Sinn Féin environment spokesman Brian Stanley said: “Irish Water must be abolished and replaced with a public company that is fit for purpose.”

He said Irish Water was established as a stand-alone semi-State company, and that that meant “it does not have to disclose certain information”.

“All of us have had difficulty getting information from Irish Water.”

Fianna Fáil environment spokesman Barry Cowen said the legislation did not go far enough, and that “we call for Irish Water to be abolished”.

He said that the accountancy trick of taking Irish Water off the national balance sheet has backfired badly, and that setting the company up had wasted €172 million, including €85 million on consultants.

“It is time to suspend water charges and abolish Irish Water. It is never too late to do the right thing.”

Lead pipes

Independent TD Joan Collins said the Government claimed it only recently realised that the State has problems with lead pipes, “but we knew for decades that any house older than 70 years could contain lead piping”.

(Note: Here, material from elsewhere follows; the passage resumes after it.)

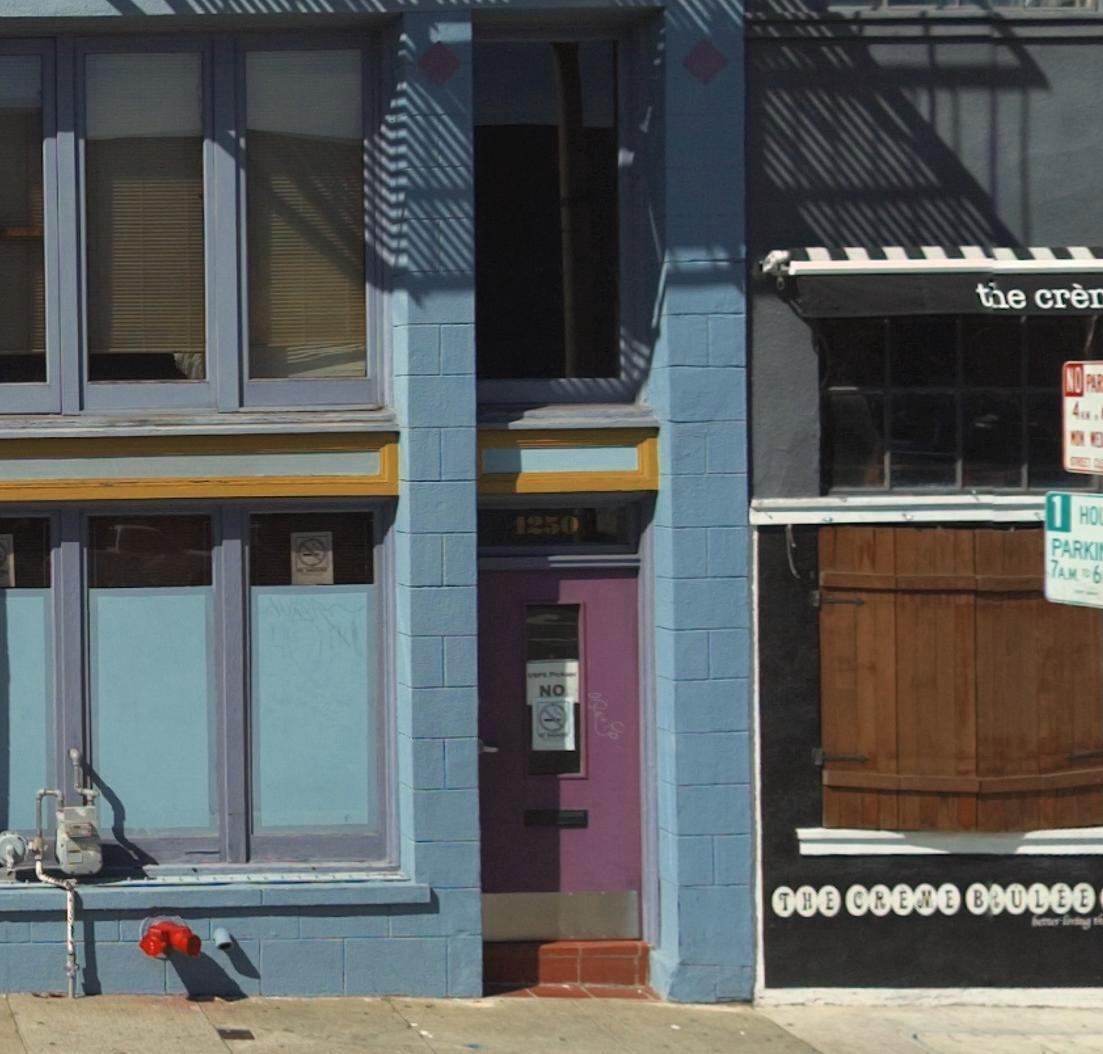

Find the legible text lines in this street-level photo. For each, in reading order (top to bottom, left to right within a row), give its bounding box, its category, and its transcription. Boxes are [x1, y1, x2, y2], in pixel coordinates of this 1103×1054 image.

“Members on the Government benches had the opportunity to deal with that issue while they were in the local authority but they failed to do so, even though the problems were repeatedly brought to their attention by local authority engineers.”

Sinn Féin’s Pádraig Mac Lochlainn said “the Government needs to lead, to stop offering snivelling excuses and drop the line that it is all the fault of Fianna Fáil”.

He told the Dáil that the Government had turned citizens into consumers. “Therefore, the Government and Irish Water should have the courtesy of affording them the rights afforded to consumers.

“If this were the case, Irish Water should be responsible for the repair of leaks and the replacement of damaged infrastructure.”

He claimed the total amount wasted to date through Irish Water was approximately €800 million.

“Only €40 million was spent in each of the past four years on leaks and replacing pipes. Proper use of that €800 million would ensure double the mains replacement programme for 16 years.

“Imagine the difference that would make to water conservation.”

However, Mr Ó Riordáin said that responsibility for the repair and maintenance of the internal water distribution system from the main stopcock to the house and within the house rests with the homeowner.

“This is similar to the situation with other utility services, such as gas or electricity.”